将下方列表中的全部文字逐行原样引用出来，图片不要写入答案。

- - -

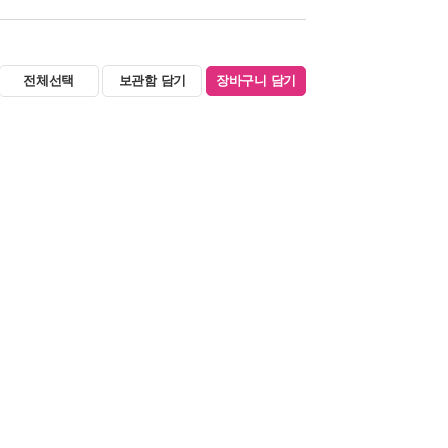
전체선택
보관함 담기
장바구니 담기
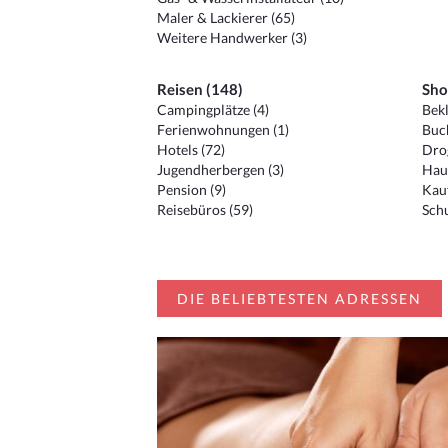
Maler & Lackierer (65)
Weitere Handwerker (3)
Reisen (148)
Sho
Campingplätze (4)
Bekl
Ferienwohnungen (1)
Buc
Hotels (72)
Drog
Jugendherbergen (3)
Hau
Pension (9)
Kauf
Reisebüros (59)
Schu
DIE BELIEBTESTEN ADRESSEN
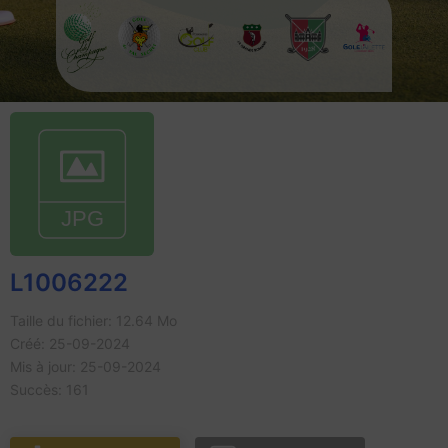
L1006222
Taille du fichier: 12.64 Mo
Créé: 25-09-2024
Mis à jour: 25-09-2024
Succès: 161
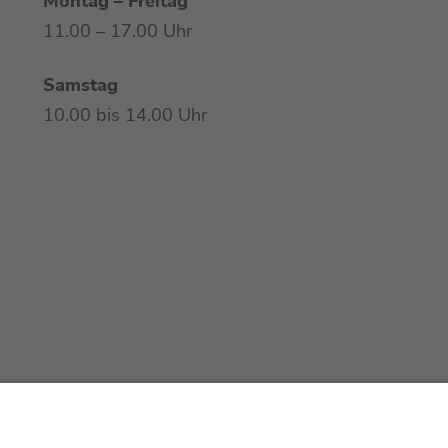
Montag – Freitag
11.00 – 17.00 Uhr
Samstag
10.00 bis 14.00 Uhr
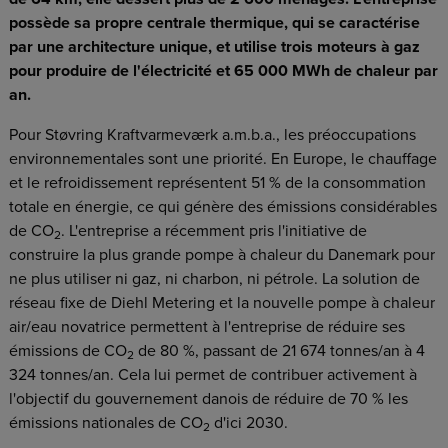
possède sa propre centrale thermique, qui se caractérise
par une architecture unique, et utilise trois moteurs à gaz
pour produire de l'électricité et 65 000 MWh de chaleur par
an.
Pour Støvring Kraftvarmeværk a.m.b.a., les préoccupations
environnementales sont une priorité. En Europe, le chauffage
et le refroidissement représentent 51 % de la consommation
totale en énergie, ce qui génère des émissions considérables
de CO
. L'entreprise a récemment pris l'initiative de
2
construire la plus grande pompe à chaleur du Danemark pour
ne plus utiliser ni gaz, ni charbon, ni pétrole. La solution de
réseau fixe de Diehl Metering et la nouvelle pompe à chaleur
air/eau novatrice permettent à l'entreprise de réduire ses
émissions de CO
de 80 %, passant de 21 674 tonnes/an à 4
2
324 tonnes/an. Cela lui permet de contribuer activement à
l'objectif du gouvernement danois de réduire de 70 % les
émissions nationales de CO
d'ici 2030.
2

- - -

__练习作答__:
전체선택
보관함 담기
장바구니 담기
Maler & Lackierer (65)
Weitere Handwerker (3)
Reisen (148)
Sho
Campingplätze (4)
Bekl
Ferienwohnungen (1)
Buc
Hotels (72)
Drog
Jugendherbergen (3)
Hau
Pension (9)
Kauf
Reisebüros (59)
Schu
DIE BELIEBTESTEN ADRESSEN
L1006222
Taille du fichier: 12.64 Mo
Créé: 25-09-2024
Mis à jour: 25-09-2024
Succès: 161
Montag – Freitag
11.00 – 17.00 Uhr
Samstag
10.00 bis 14.00 Uhr
possède sa propre centrale thermique, qui se caractérise
par une architecture unique, et utilise trois moteurs à gaz
pour produire de l'électricité et 65 000 MWh de chaleur par
an.
Pour Støvring Kraftvarmeværk a.m.b.a., les préoccupations
environnementales sont une priorité. En Europe, le chauffage
et le refroidissement représentent 51 % de la consommation
totale en énergie, ce qui génère des émissions considérables
de CO
. L'entreprise a récemment pris l'initiative de
2
construire la plus grande pompe à chaleur du Danemark pour
ne plus utiliser ni gaz, ni charbon, ni pétrole. La solution de
réseau fixe de Diehl Metering et la nouvelle pompe à chaleur
air/eau novatrice permettent à l'entreprise de réduire ses
émissions de CO
de 80 %, passant de 21 674 tonnes/an à 4
2
324 tonnes/an. Cela lui permet de contribuer activement à
l'objectif du gouvernement danois de réduire de 70 % les
émissions nationales de CO
d'ici 2030.
2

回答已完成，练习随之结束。